World Cup Preparations
Formerly known as Al Wakrah Stadium, Al Janoub Stadium is the world’s first purpose-built, air-conditioned football ground and one of the country’s eight tournament stadia. The facility was inaugurated in May 2019 and has a capacity of 40,000 people. In an important trial run ahead of the World Cup, Qatar hosted the 2019 World Athletics Championships in September, a month when temperature and humidity levels are generally high. While athletes competing outdoors struggled with the conditions, with temperatures averaging 32°C, inside the climate-controlled stadium was cooler, at 21°C.
Infrastructure projects related to the World Cup also made headway in 2019, with the launch of the Doha Metro. Six years in the making, Qatar’s first-ever underground system opened to the public in May 2019; 13 of the 18 stations on the 40-km Red Line route, which connects Al Janoub Stadium to Lusail City in the north, were opened, with some 37 stations and two more metro lines slated for completion by the end of 2020.
Approximately 1.5m fans are expected to travel to Qatar for the World Cup. Although stadia, transport and other upgrades are currently on track, accommodation-related challenges remain. Qatar aims to have 70,000 hotel rooms available by 2022, but the additional rooms may not be sufficient to cater to all World Cup visitors. Cruise ships and tented villages will be used to provide accommodation, with the potential to host between 5000 and 15,000 fans. As part of this effort, in November 2019 the government signed an agreement with global cruise line MSC Cruises to charter two vessels with a total of 4000 cabins to accommodate fans.

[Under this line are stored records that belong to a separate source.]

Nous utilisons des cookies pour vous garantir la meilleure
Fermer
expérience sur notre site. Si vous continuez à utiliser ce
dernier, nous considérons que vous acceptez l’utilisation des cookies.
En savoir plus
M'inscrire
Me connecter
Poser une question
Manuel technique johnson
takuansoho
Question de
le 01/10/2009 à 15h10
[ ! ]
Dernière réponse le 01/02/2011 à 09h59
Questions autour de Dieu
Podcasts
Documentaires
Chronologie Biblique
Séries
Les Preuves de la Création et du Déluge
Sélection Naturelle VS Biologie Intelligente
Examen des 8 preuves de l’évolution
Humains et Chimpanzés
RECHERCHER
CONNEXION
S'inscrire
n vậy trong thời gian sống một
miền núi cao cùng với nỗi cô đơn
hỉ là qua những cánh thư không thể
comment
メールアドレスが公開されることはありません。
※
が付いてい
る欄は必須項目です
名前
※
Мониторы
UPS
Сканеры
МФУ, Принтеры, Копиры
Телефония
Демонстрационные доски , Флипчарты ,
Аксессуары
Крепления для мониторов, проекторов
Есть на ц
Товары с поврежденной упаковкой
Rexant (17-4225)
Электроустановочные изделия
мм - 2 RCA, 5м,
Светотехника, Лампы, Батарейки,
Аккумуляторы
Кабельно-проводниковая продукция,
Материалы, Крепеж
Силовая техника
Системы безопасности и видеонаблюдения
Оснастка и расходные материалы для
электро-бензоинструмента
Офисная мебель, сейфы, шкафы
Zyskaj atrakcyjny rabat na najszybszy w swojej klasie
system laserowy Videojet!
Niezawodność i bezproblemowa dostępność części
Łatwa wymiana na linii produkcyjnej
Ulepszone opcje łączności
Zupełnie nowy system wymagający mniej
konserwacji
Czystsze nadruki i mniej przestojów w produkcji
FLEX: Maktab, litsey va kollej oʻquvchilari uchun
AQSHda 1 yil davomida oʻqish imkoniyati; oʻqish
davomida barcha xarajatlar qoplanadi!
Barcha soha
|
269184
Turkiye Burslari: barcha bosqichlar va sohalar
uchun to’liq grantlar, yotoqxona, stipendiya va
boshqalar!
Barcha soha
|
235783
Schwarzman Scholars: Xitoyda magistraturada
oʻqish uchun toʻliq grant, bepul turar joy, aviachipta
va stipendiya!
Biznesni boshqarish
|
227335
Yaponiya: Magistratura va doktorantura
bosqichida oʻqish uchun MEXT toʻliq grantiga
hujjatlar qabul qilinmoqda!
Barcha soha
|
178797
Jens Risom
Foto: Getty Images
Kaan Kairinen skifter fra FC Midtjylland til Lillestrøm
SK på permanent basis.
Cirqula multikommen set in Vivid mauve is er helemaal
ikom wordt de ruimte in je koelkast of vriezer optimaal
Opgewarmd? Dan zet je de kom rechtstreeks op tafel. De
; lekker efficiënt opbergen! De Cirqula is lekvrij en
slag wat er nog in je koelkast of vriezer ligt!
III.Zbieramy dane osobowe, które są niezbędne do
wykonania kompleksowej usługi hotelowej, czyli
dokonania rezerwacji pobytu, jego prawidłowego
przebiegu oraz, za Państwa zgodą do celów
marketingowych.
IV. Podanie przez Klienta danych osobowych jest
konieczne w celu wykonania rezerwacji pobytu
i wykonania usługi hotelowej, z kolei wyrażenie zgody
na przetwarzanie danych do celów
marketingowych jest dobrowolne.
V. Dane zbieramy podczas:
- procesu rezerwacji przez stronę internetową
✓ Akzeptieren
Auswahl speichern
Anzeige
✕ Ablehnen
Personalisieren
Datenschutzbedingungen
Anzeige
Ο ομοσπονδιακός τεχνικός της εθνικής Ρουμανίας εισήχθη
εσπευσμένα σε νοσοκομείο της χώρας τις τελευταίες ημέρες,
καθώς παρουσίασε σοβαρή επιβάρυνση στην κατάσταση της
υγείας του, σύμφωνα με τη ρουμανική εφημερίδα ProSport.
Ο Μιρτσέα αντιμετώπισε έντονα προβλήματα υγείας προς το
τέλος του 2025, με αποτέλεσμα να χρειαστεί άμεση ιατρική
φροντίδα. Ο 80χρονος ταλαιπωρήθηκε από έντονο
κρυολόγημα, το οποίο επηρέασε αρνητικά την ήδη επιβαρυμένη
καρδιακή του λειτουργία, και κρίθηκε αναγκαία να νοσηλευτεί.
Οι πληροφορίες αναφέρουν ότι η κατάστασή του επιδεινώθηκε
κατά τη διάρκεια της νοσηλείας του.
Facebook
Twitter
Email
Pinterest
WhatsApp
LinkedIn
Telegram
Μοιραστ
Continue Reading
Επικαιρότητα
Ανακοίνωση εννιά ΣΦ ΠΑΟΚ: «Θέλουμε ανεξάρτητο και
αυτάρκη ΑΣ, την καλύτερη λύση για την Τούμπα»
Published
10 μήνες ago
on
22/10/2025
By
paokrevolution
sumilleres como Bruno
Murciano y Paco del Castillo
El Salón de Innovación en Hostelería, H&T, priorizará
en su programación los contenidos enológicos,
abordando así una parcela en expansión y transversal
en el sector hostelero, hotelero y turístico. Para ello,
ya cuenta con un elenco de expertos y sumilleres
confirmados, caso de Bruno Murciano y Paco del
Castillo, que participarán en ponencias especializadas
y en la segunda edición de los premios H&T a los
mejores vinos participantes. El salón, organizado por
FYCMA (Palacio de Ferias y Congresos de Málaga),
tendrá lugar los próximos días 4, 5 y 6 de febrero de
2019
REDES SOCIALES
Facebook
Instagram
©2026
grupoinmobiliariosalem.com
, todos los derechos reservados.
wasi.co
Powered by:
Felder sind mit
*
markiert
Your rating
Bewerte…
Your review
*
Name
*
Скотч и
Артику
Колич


In 2019 significant developments were made in the acquisitions space. Qatar Sports Investments (QSI), a 100% Qatari-owned private shareholding company, is one of the region’s largest sport-focused investment institutions. In 2019 it was in talks to purchase UK football club Leeds United for $66m-92m, but as of early 2020 the acquisition had yet to be finalised. QSI’s portfolio includes Paris Saint-Germain football club, which it purchased in 2011 for $58m and in which it subsequently invested $370m. With QSI on the lookout for further acquisitions, Qatar continues to expand its stake in international football.
Looking ahead, 2020 will be a crucial year for Qatar’s 2022 FIFA World Cup preparations. The SC aims to complete all eight of the tournament’s stadia by the end of the year. While their construction is on track, hospitality capacity remains a concern. Nevertheless, contingency arrangements – such as hosting tourists on cruise vessels – are in place. Organisers of the 2022 FIFA World Cup will be able to rely on Qatar’s growing ecosystem for sport and event management, research, training and technology for creative ideas to help overcome these and other challenges ahead of the event.